A Whangarei woman returning from an Easter trip to Wellington collapsed on a bus and later died, leaving a baby with her still asleep.
The Intercity coach was travelling overnight to Auckland when the 44-year-old woman struggled up to the driver complaining of chest pains about 4am on Tuesday. When the bus driver pulled over just out of Rotorua and rang for an ambulance and the police, she fell to the floor.
Acting area manager for Rotorua St John Ambulance, Rob Andrew, who had been attending an accident about 10km away, was first on the scene. He found the incoherent woman rolling in the aisle. A quick-thinking passenger had found a heart spray in her handbag and administered some.

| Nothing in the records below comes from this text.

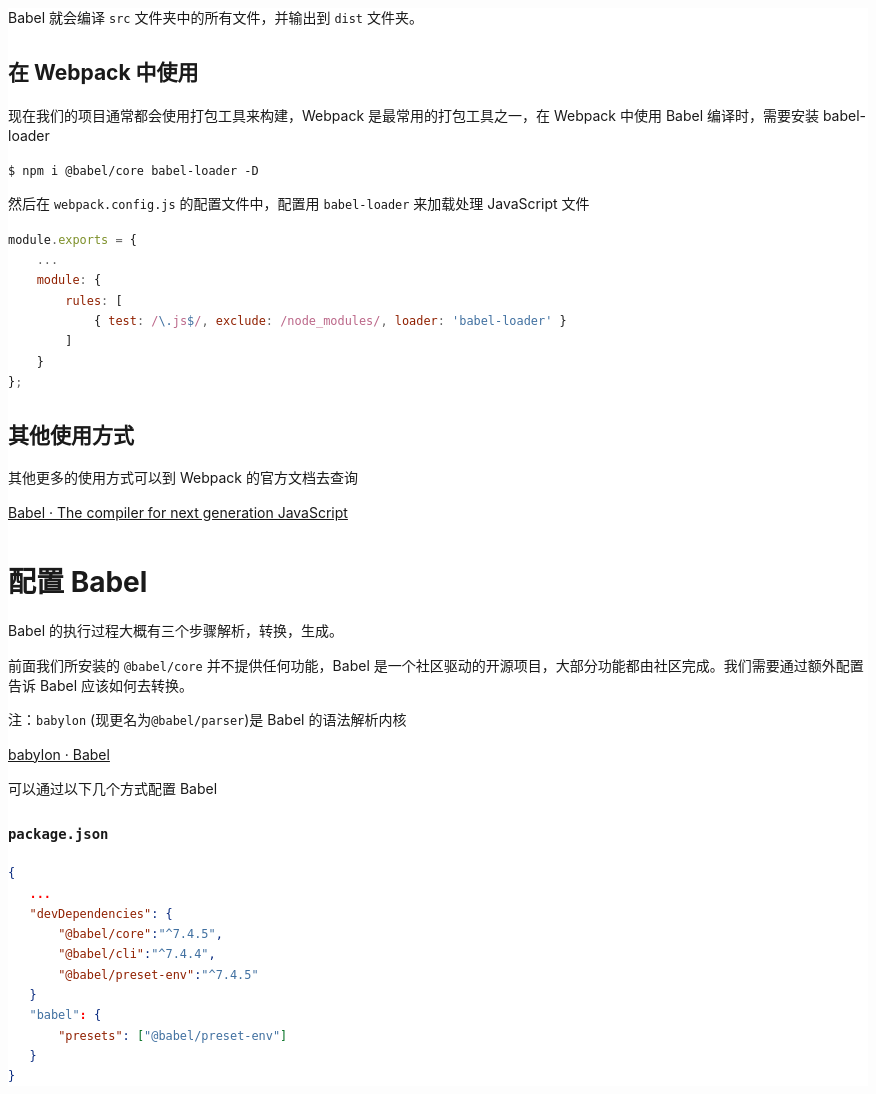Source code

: Babel 就会编译 `src` 文件夹中的所有文件，并输出到 `dist` 文件夹。

## 在 Webpack 中使用

现在我们的项目通常都会使用打包工具来构建，Webpack 是最常用的打包工具之一，在 Webpack 中使用 Babel 编译时，需要安装 babel-loader

```SHELL
$ npm i @babel/core babel-loader -D
```

然后在 `webpack.config.js` 的配置文件中，配置用 `babel-loader` 来加载处理 JavaScript 文件

```javascript
module.exports = {
    ...
    module: {
        rules: [
            { test: /\.js$/, exclude: /node_modules/, loader: 'babel-loader' }
        ]
    }
};
```

## 其他使用方式

其他更多的使用方式可以到 Webpack 的官方文档去查询 

[Babel · The compiler for next generation JavaScript](https://babeljs.io/setup)

# 配置 Babel

Babel 的执行过程大概有三个步骤解析，转换，生成。

前面我们所安装的 `@babel/core` 并不提供任何功能，Babel 是一个社区驱动的开源项目，大部分功能都由社区完成。我们需要通过额外配置告诉 Babel 应该如何去转换。

注：`babylon` (现更名为`@babel/parser`)是 Babel 的语法解析内核

[babylon · Babel](https://babeljs.io/docs/en/babylon.html)

可以通过以下几个方式配置 Babel

### `package.json`

```JSON
{
   ...
   "devDependencies": {
       "@babel/core":"^7.4.5",
       "@babel/cli":"^7.4.4",
       "@babel/preset-env":"^7.4.5"
   }
   "babel": {
       "presets": ["@babel/preset-env"]
   }
}
```
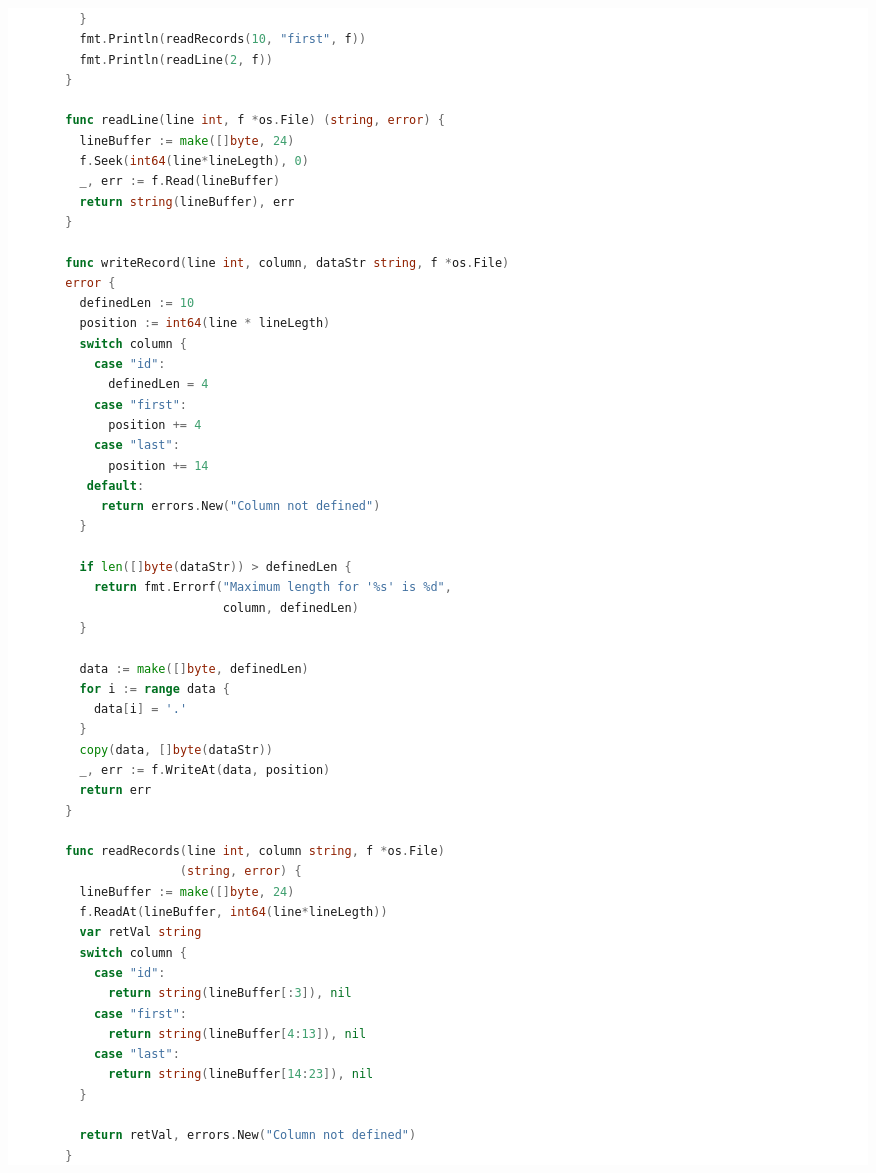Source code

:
 ```go
          }
          fmt.Println(readRecords(10, "first", f))
          fmt.Println(readLine(2, f))
        }

        func readLine(line int, f *os.File) (string, error) {
          lineBuffer := make([]byte, 24)
          f.Seek(int64(line*lineLegth), 0)
          _, err := f.Read(lineBuffer)
          return string(lineBuffer), err
        }

        func writeRecord(line int, column, dataStr string, f *os.File) 
        error {
          definedLen := 10
          position := int64(line * lineLegth)
          switch column {
            case "id":
              definedLen = 4
            case "first":
              position += 4
            case "last":
              position += 14
           default:
             return errors.New("Column not defined")
          }

          if len([]byte(dataStr)) > definedLen {
            return fmt.Errorf("Maximum length for '%s' is %d", 
                              column, definedLen)
          }

          data := make([]byte, definedLen)
          for i := range data {
            data[i] = '.'
          }
          copy(data, []byte(dataStr))
          _, err := f.WriteAt(data, position)
          return err
        }

        func readRecords(line int, column string, f *os.File) 
                        (string, error) {
          lineBuffer := make([]byte, 24)
          f.ReadAt(lineBuffer, int64(line*lineLegth))
          var retVal string
          switch column {
            case "id":
              return string(lineBuffer[:3]), nil
            case "first":
              return string(lineBuffer[4:13]), nil
            case "last":
              return string(lineBuffer[14:23]), nil
          }

          return retVal, errors.New("Column not defined")
        }
```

Mr Andrew said the medication was well out of date and he ran out to his car to get his medical kit. By the time he returned, the woman had stopped breathing.
Watched by the bus full of shocked passengers, Mr Andrew started resuscitation. By then an ambulance had arrived and the patient was transferred to it. She died before reaching Rotorua Hospital 20 minutes away.
"We gave her all the chance in the whole wide world but she wasn't going to make it," he said.
Two firemen followed the ambulance by car with the sleeping baby. Its relationship to the woman, age and sex were not known.
Mr Andrew estimated that the child, who did not wake until being carried into the hospital, was between one and two years old.
Rotorua police placed the baby with Child Youth and Family until next of kin drove down from Whangarei. Senior Sergeant Dave Donaldson, who also did not know how old the baby was, whether it was a boy or a girl and if it was travelling with its mother, said there were no suspicious circumstances surrounding the woman's death. Her name has not been released.
A national spokeswoman for CYFS said yesterday she understood the infant had been picked up by family members.
Intercity Coachlines chief executive Malcolm Johns said the event was "extremely rare." It was only the second serious medical emergency the company had had in 13 years.
In Tuesday's case the bus driver - who had more than 10 years' experience - was shaken and had been offered counselling. He continued the overnight trip to Auckland but was now taking a couple of days off.
Mr Johns said there were about 50 passengers on the trip from Wellington to Auckland, which went via Palmerston North and Rotorua. The drama "happened quite quickly". Drivers were trained in first aid and the company had a "critical incident process" which was followed, he said.
That included alerting emergency services urgently.